The distributive property is a fundamental concept in algebra that makes simplifying expressions easier. It states that for any numbers or variables, the expression \( a(b + c) \) can be expanded to \( ab + ac \). This property allows us to multiply a single term by each term inside a parenthesis individually.

• In our original problem, \( 8(\frac{3}{4} y) \), we use the distributive property to multiply 8 by both \( \frac{3}{4} \) and \( y \).


• This results in the expression: \( 8 \times \frac{3}{4} \times y \).

By applying the distributive property, we ensure that each term is correctly multiplied, paving the way for further simplification.

Multiplying fractions is straightforward when you follow the rules!

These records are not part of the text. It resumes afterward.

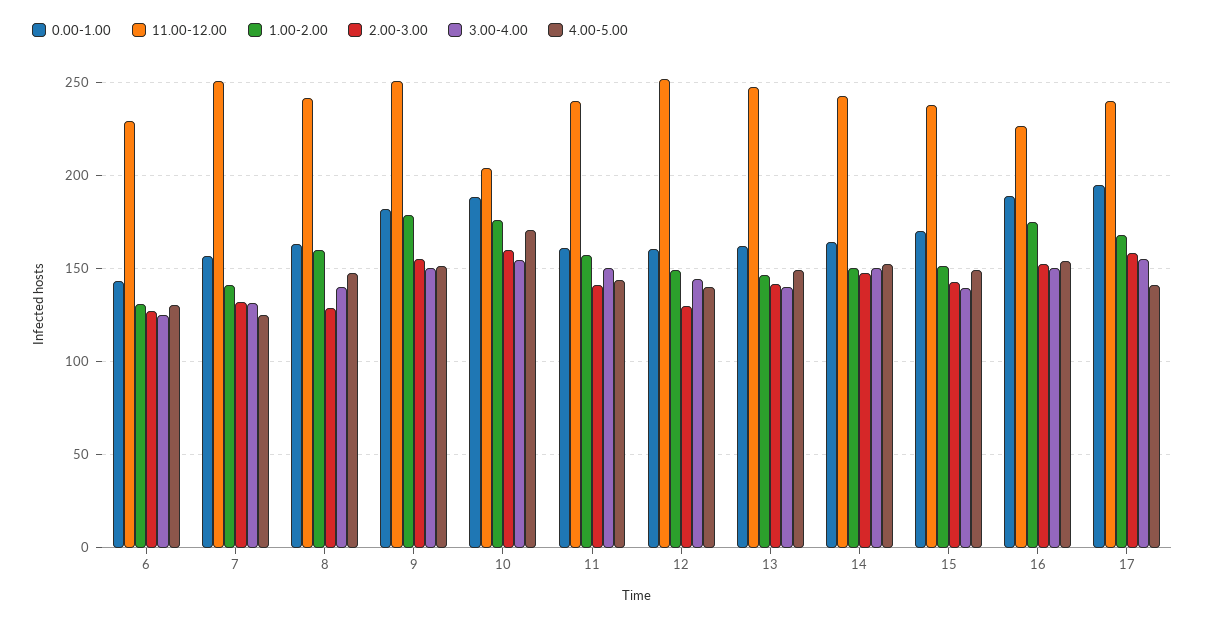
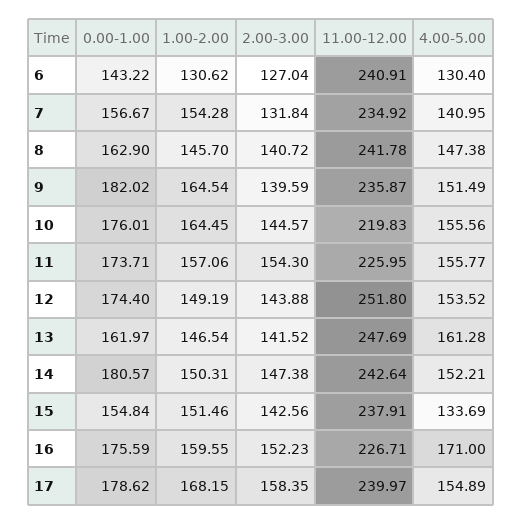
  {
    "0.00-1.00": {
      "6": 143.22,
      "7": 156.67,
      "8": 162.9,
      "9": 182.02,
-     "10": 190,
+     "10": 176.01,
-     "11": 160,
+     "11": 173.71,
-     "12": 160,
+     "12": 174.4,
      "13": 161.97,
-     "14": 165,
+     "14": 180.57,
-     "15": 170,
+     "15": 154.84,
-     "16": 190,
+     "16": 175.59,
-     "17": 195
+     "17": 178.62
    },
    "11.00-12.00": {
-     "6": 230,
+     "6": 240.91,
-     "7": 250,
+     "7": 234.92,
      "8": 241.78,
-     "9": 250,
+     "9": 235.87,
-     "10": 205,
+     "10": 219.83,
-     "11": 240,
+     "11": 225.95,
      "12": 251.8,
      "13": 247.69,
      "14": 242.64,
      "15": 237.91,
      "16": 226.71,
      "17": 239.97
    },
    "1.00-2.00": {
      "6": 130.62,
-     "7": 140,
+     "7": 154.28,
-     "8": 160,
+     "8": 145.7,
-     "9": 180,
+     "9": 164.54,
-     "10": 175,
+     "10": 164.45,
      "11": 157.06,
      "12": 149.19,
      "13": 146.54,
      "14": 150.31,
      "15": 151.46,
-     "16": 175,
+     "16": 159.55,
      "17": 168.15
    },
    "2.00-3.00": {
      "6": 127.04,
      "7": 131.84,
-     "8": 130,
+     "8": 140.72,
-     "9": 155,
+     "9": 139.59,
-     "10": 160,
+     "10": 144.57,
-     "11": 140,
+     "11": 154.3,
-     "12": 130,
+     "12": 143.88,
      "13": 141.52,
      "14": 147.38,
      "15": 142.56,
      "16": 152.23,
      "17": 158.35
    },
-   "3.00-4.00": {
-     "6": 125,
-     "7": 130,
-     "8": 140,
-     "9": 150,
-     "10": 155,
-     "11": 150,
-     "12": 145,
-     "13": 140,
-     "14": 150,
-     "15": 140,
-     "16": 150,
-     "17": 155
-   },
    "4.00-5.00": {
      "6": 130.4,
-     "7": 125,
+     "7": 140.95,
      "8": 147.38,
      "9": 151.49,
-     "10": 170,
+     "10": 155.56,
-     "11": 145,
+     "11": 155.77,
-     "12": 140,
+     "12": 153.52,
-     "13": 150,
+     "13": 161.28,
      "14": 152.21,
-     "15": 150,
+     "15": 133.69,
-     "16": 155,
+     "16": 171,
-     "17": 140
+     "17": 154.89
    }
  }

When you encounter the task of multiplying a fraction by a whole number, as in our expression \( 8 \times \frac{3}{4} y \), you treat 8 as \( \frac{8}{1} \):

• Multiply the numerators together: \( 8 \times 3 = 24 \)


• Multiply the denominators together: \( 1 \times 4 = 4 \)

Thus, \( 8 \times \frac{3}{4} \) simplifies to \( \frac{24}{4} \), which is then attached to the variable \( y \) resulting in \( \frac{24}{4} y \).
Remember, the goal is to simplify by performing multiplication at the numerator level, then manage the fractions as needed.

Simplifying expressions is about making them easier to read and solve. From our fraction \( \frac{24}{4} y \), we focus on reducing it by performing the division. This results in the simplest form.

• Divide 24 by 4, which equals 6.


• The variable \( y \) remains, giving us the final simplified expression \( 6y \).

Remember, every time you simplify, you aim to achieve the most reduced form of the expression, thereby making calculations straightforward in future problems. Keep the rules of arithmetic—especially division—a priority in simplifying fractions to streamline your solution.